DATA TO PROCESS below:

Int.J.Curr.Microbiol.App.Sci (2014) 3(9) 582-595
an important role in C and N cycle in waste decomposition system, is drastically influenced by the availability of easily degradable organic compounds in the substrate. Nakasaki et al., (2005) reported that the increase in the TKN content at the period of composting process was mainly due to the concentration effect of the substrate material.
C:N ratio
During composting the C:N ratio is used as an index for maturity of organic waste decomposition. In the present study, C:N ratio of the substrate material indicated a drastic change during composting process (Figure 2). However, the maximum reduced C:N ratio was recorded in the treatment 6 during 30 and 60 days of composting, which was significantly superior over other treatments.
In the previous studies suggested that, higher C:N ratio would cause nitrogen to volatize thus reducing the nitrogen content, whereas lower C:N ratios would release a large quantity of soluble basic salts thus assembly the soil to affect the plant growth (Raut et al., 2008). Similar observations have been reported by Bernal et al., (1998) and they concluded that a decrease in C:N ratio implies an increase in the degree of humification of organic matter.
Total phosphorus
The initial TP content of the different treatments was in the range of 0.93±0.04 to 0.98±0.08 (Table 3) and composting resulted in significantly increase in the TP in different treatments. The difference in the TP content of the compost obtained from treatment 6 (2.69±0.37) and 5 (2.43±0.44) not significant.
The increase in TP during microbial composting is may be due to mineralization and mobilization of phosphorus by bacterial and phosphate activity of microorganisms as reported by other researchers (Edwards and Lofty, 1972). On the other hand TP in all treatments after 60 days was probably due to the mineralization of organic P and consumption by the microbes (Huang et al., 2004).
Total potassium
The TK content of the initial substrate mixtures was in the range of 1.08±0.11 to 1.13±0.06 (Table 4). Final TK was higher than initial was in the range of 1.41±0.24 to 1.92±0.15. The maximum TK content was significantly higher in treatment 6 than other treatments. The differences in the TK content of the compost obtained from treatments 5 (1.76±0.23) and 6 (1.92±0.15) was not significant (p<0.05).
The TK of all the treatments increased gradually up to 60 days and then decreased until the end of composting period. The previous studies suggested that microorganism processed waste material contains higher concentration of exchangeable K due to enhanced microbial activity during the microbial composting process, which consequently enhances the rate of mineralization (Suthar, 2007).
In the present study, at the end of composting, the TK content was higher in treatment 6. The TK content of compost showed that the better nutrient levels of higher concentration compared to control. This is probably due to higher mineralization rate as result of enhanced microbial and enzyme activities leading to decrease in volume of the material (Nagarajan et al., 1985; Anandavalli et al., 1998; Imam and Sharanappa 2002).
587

End of DATA TO PROCESS.

## PROBLEM REQUIREMENTS
Please return the records above in their exact form.

## YOUR RESPONSE
Int.J.Curr.Microbiol.App.Sci (2014) 3(9) 582-595
an important role in C and N cycle in waste decomposition system, is drastically influenced by the availability of easily degradable organic compounds in the substrate. Nakasaki et al., (2005) reported that the increase in the TKN content at the period of composting process was mainly due to the concentration effect of the substrate material.
C:N ratio
During composting the C:N ratio is used as an index for maturity of organic waste decomposition. In the present study, C:N ratio of the substrate material indicated a drastic change during composting process (Figure 2). However, the maximum reduced C:N ratio was recorded in the treatment 6 during 30 and 60 days of composting, which was significantly superior over other treatments.
In the previous studies suggested that, higher C:N ratio would cause nitrogen to volatize thus reducing the nitrogen content, whereas lower C:N ratios would release a large quantity of soluble basic salts thus assembly the soil to affect the plant growth (Raut et al., 2008). Similar observations have been reported by Bernal et al., (1998) and they concluded that a decrease in C:N ratio implies an increase in the degree of humification of organic matter.
Total phosphorus
The initial TP content of the different treatments was in the range of 0.93±0.04 to 0.98±0.08 (Table 3) and composting resulted in significantly increase in the TP in different treatments. The difference in the TP content of the compost obtained from treatment 6 (2.69±0.37) and 5 (2.43±0.44) not significant.
The increase in TP during microbial composting is may be due to mineralization and mobilization of phosphorus by bacterial and phosphate activity of microorganisms as reported by other researchers (Edwards and Lofty, 1972). On the other hand TP in all treatments after 60 days was probably due to the mineralization of organic P and consumption by the microbes (Huang et al., 2004).
Total potassium
The TK content of the initial substrate mixtures was in the range of 1.08±0.11 to 1.13±0.06 (Table 4). Final TK was higher than initial was in the range of 1.41±0.24 to 1.92±0.15. The maximum TK content was significantly higher in treatment 6 than other treatments. The differences in the TK content of the compost obtained from treatments 5 (1.76±0.23) and 6 (1.92±0.15) was not significant (p<0.05).
The TK of all the treatments increased gradually up to 60 days and then decreased until the end of composting period. The previous studies suggested that microorganism processed waste material contains higher concentration of exchangeable K due to enhanced microbial activity during the microbial composting process, which consequently enhances the rate of mineralization (Suthar, 2007).
In the present study, at the end of composting, the TK content was higher in treatment 6. The TK content of compost showed that the better nutrient levels of higher concentration compared to control. This is probably due to higher mineralization rate as result of enhanced microbial and enzyme activities leading to decrease in volume of the material (Nagarajan et al., 1985; Anandavalli et al., 1998; Imam and Sharanappa 2002).
587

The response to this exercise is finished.